Harga Bitcoin (BTC) sejak Maret bergerak fluktuatif, mencakup lonjakan singkat ke rekor tertinggi di US$73.680 (Rp 1,17 miliar) yang diikuti dengan penurunan cepat ke level terendah US$59.630 (Rp 948,12 juta). Hal ini menunjukkan para pialang (trader) dan investor ragu-ragu terhadap arah pasar, terlebih pasca halving Bitcoin yang tidak menunjukkan perubahan signifikan.
Fyqieh Fachrur, Trader TokoCrypto, mengatakan pasca-halving Bitcoin pada 20 April lalu, mata uang kripto ini masih dalam tekanan dan sentimen negatif. Beberapa faktor yang menyebabkan sentimen negatif ini adalah antisipasi laporan pendapatan kuartal I untuk perusahaan-perusahaan teknologi di Amerika Serikat dan konflik Israel-Iran.

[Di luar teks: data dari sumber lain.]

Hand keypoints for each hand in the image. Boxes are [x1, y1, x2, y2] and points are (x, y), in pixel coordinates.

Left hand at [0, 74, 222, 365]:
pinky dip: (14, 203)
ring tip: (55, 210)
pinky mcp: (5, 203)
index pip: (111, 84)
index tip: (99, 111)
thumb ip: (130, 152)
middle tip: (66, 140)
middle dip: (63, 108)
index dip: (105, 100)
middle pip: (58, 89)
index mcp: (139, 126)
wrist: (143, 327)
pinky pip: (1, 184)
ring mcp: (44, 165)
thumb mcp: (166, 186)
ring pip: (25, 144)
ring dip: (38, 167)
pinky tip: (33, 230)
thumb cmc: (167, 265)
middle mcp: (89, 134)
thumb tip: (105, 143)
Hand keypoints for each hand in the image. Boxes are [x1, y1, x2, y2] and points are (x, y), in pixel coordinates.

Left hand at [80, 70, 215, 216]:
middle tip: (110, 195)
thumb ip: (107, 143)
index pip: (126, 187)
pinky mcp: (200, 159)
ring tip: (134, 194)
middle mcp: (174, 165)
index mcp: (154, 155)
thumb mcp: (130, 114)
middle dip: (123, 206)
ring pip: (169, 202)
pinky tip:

“Kinerja negatif Bitcoin pada pekan ini dapat dikaitkan dengan ketakutan pelaku pasar terhadap koreksi bursa saham AS, meningkatnya krisis di Timur Tengah, dan berkurangnya kepercayaan terhadap perekonomian Cina,” ujar Fyqieh, di Jakarta, Kamis (25/4).

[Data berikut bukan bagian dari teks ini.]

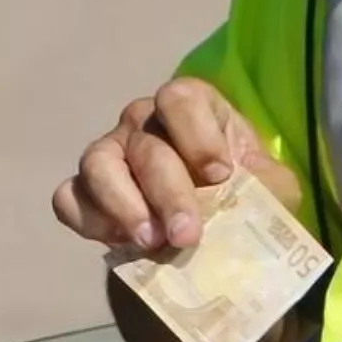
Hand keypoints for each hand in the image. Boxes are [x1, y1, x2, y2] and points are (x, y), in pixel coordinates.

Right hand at [51, 78, 302, 252]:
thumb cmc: (245, 200)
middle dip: (168, 192)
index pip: (180, 97)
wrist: (214, 241)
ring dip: (124, 204)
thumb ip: (267, 188)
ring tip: (150, 242)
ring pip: (98, 163)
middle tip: (186, 236)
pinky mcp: (84, 193)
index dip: (197, 135)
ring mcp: (109, 155)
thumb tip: (250, 201)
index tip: (220, 175)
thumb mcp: (272, 191)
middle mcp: (144, 123)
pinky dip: (90, 221)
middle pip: (146, 144)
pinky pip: (68, 199)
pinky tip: (121, 244)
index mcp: (192, 109)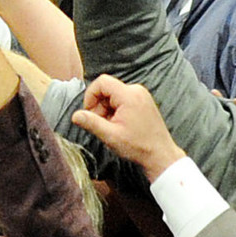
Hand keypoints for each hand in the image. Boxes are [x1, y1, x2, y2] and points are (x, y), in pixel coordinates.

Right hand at [70, 74, 185, 177]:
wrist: (160, 154)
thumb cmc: (138, 146)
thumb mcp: (110, 135)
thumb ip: (91, 123)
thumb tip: (75, 115)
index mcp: (129, 96)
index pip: (102, 82)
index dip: (90, 95)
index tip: (89, 112)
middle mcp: (136, 90)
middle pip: (107, 89)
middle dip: (99, 106)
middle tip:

Selain itu, Fyqieh menyoroti tingkat pendanaan yang berubah menjadi negatif untuk pertama kalinya pada tahun ini, tepat sebelum peristiwa halving terjadi. “Tingkat pendanaan negatif ini menunjukkan bahwa sentimen pasar telah berubah ke arah bearish ketika posisi short lebih besar daripada posisi long,” ujarnya.

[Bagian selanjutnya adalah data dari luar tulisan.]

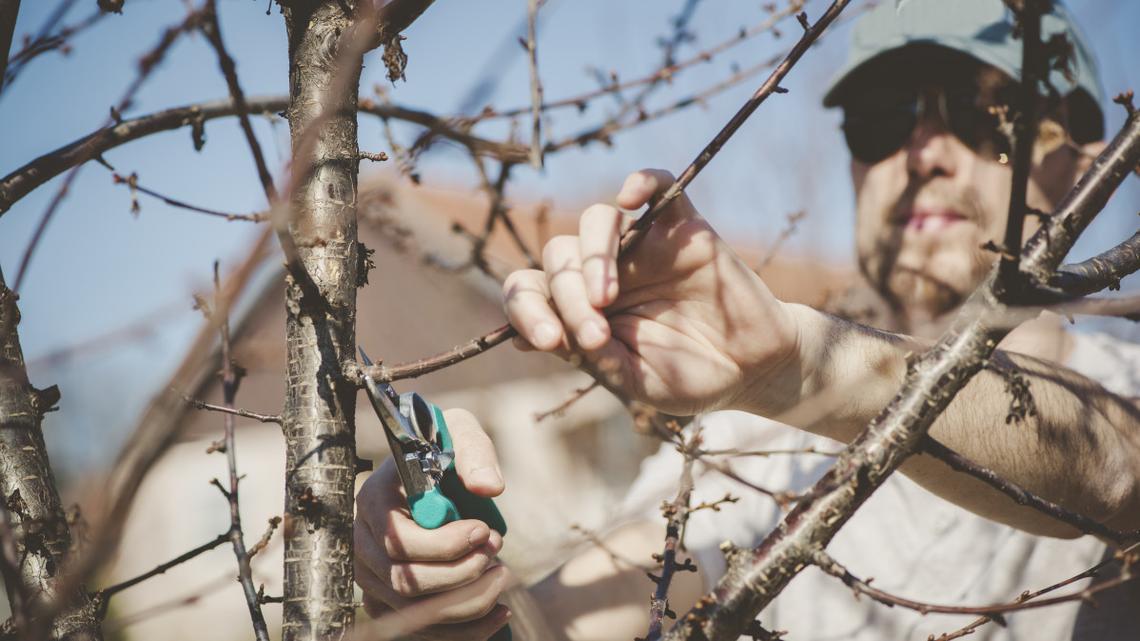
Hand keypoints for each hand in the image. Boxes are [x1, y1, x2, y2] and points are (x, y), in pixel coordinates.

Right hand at [354, 409, 511, 639]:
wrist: (430, 469)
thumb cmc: (443, 449)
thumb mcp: (459, 434)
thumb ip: (474, 453)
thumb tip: (489, 488)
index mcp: (373, 501)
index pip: (399, 541)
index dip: (446, 545)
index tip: (484, 529)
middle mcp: (364, 542)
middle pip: (407, 582)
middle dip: (462, 574)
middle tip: (497, 552)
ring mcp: (372, 576)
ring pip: (415, 611)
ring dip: (468, 602)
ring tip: (502, 576)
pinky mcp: (388, 600)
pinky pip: (421, 630)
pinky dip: (464, 630)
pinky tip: (499, 611)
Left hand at [502, 169, 802, 415]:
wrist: (752, 369)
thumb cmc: (687, 378)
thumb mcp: (632, 380)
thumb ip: (590, 356)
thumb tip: (527, 339)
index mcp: (581, 307)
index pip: (531, 289)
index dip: (526, 310)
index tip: (548, 340)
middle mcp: (603, 270)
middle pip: (558, 255)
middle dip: (566, 296)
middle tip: (597, 336)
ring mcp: (641, 245)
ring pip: (594, 220)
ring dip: (592, 256)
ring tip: (606, 296)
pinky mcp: (682, 227)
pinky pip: (658, 184)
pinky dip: (642, 180)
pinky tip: (631, 198)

Siklus halving pada tahun ini akan sedikit berbeda dibandingkan peristiwa sebelumnya. Sejauh ini sudah terjadi empat kali halving Bitcoin, yakni pada 11 Mei 2020, 9 Juli 2016, 28 November 2012, dan 20 April 2024.
Halving mengakibatkan penurunan imbalan penambangan Bitcoin sebesar 50% dari 6,25 BTC menjadi 3,125 BTC. Akibatnya, jumlah Bitcoin yang beredar semakin langka sehingga menyebabkan lonjakan permintaan di kalangan investor. Pasokan Bitcoin dibatasi maksimal 21 juta koin yang beredar selamanya.